-- begin Excerpted text --

# When should toddlers stop wearing vests?



## kimberleyrobx

So i went into a couple of shops while we were out seeing santa today to see how much we'd be spending on popper vests next week for emily, and there was barely anything! millions of newborn, 0-3 up to 12-18 months but i couldnt find any 18-24! i eventually spotted a couple of packs of 3 at the very bottom, at the very back! so like the title says, when do they stop wearing vests?


----------



## Foogirl

As a rule of thumb I'd think toddler vests become cumbersome once potty training begins. (we're not there yet) We got some 2-3 vests from Tesco. She's still in them now but we do have big girl vests too.


----------



## Jade--x

I don't ever want my LO to stop wearing them :( :haha: But I agree potty training was when I stopped using them with my oldest and will be with my youngest, though my oldest never needed more than 18-24 months even at 3, my youngest is already in 12-18 and 18-24 so will need to hunt for some 2-3 ones soon and he's only 18 months :) x


----------



## embo216

I still put vests on my kids and they are 3 and 4! Not all the time and they obviously aren't the ones with the poppers x


----------



## sapphire1

Holly still wears popper vests in age 2-3. That's the biggest I can find, but I think she will outgrow them before she's potty trained. I like her wearing them because I'd rather see another layer of clothing than a nappy :lol:


----------



## going_crazy

I actually found them brilliant with toilet training.... I would unpop the vest and then pop up over their shoulder, so it would keep their upper clothes out of the way!! :D

I've only ever seen 2-3yr popper vests in tesco xx


----------



## mommyB

If vests are undershirt onesies my DS still wears them, I've only found up to 24 months which he is in. And I only put them on in the winter. He should be potty trained by next winter so I'm sure I won't use them then.


----------



## Mum2b_Claire

Potty training. But she wears 'big girls vests' now. Need them in the autumn / winter!


----------



## Dragonfly

My boys wear vests? I didnt know you had to stop these things. Not the popper ones the normal vests they have had on for ages. Keeps them warm under the t shirt.


----------



## RileysMummy

Millicent still wears popper vests but will stop when she's potty trained, plus she's out growing her 2-3 :dohh: But already got her some non popper normal vests just for another layer of clothing.
x


----------



## shelx

I only stopped when it hit summer this year and it was too warm. Then he started potty training. He was 2 and a half but stll fitted into his 18-24 month ones. He wears the sleeveless normal vests now.


----------



## _Vicky_

The boys are in 'big boy' vests this year for the first year. Fynn is 'just' out of nappies Sam not yet. I got loads of 2-3 poppers last year mothercare,Tesco, asda they tend not to stock them on store but do them online xxx


----------



## Mum2b_Claire

M&s do 2-3 as well :)


----------



## kerrie24

Mum2b_Claire said:


> M&s do 2-3 as well :)

-- end Excerpted text --
-- begin Available data --

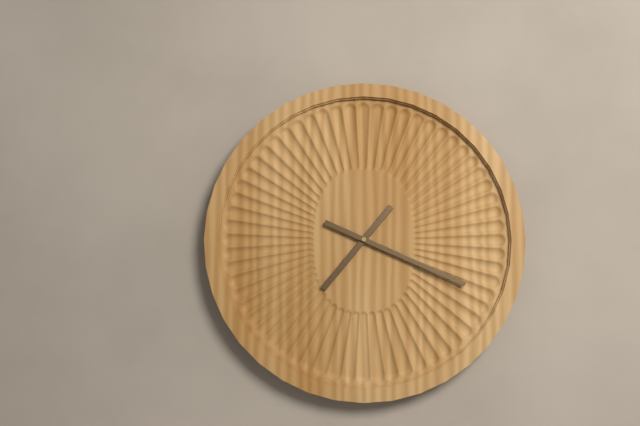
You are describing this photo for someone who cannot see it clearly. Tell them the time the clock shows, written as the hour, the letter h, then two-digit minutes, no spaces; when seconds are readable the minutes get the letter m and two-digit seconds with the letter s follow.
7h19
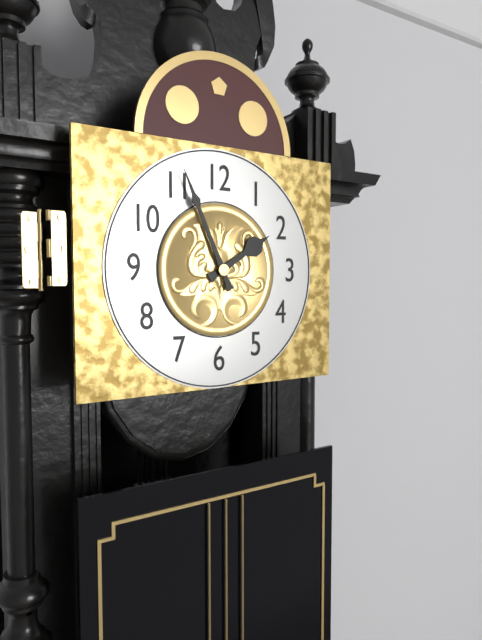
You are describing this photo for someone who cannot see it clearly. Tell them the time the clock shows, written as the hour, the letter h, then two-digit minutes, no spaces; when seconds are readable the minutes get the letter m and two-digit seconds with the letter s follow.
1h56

-- end Available data --

Please carry on the forum thread about when toddlers should stop wearing vests, starting right after its last post.

Yes I was going to say this too.
Owen came out of popper vests this year cos he passed 2-3 size and so he wears big boy vests now,which are a pain cos his nappy sags when hes not even wet when there isn't a vest to hold it up!


----------



## hattiehippo

Tom wears normal vests now - the only time he doesn't is when it's really hot in the summer as he gets really cold otherwise.

He had the popper ones up to about Easter I think...not potty trained yet but past 2 it became a pain to do the poppers up when was standing up.

Tescos, M&S, Sainsburys etc all do 2-3 popper ones but you might have to order them online or hunt around for them.


----------



## mummylove

I will be stopping when my son goes into 12-18 months want him to get used to not wanting them on


----------



## lovehearts

I put my son in 'big boy vests' when he was about 18 months. He outgrew 18-24 in asda and finding anything bigger was a nightmare! He didn't notice a difference. X


----------



## Loozle

I was going to say that my 7 year old still wears vests until I realised you meant the popper ones :haha: 
My 14 month old is in 6-9 month vests so until he's potty trained it will be the popper kind as I can't see him outgrowing the 2-3 ones until he's about 15 :rofl:


----------



## Foogirl

Tell you what's annoying though. You get long sleeved popper vests, but not long sleeved non popper vests. It's really difficult to find plain white long sleeved tops to put under all her t shirts


----------



## lauzie84

amy was out of popper vests in and around 2. have been using the normal "big girl" vests since then xx


----------



## Loozle

Foogirl said:


> Tell you what's annoying though. You get long sleeved popper vests, but not long sleeved non popper vests. It's really difficult to find plain white long sleeved tops to put under all her t shirts

Ds1 has long sleeved non popper vests from m&s :thumbup:


----------



## freckleonear

Foogirl said:


> Tell you what's annoying though. You get long sleeved popper vests, but not long sleeved non popper vests. It's really difficult to find plain white long sleeved tops to put under all her t shirts

My children wear thermal vests, which are always long-sleeved. M&S and Millets do them.


----------



## fannyadams

Eek I haven't put my lo in vests since she was about 6 months and it was hot.
I hadn't even thought about putting her back in them.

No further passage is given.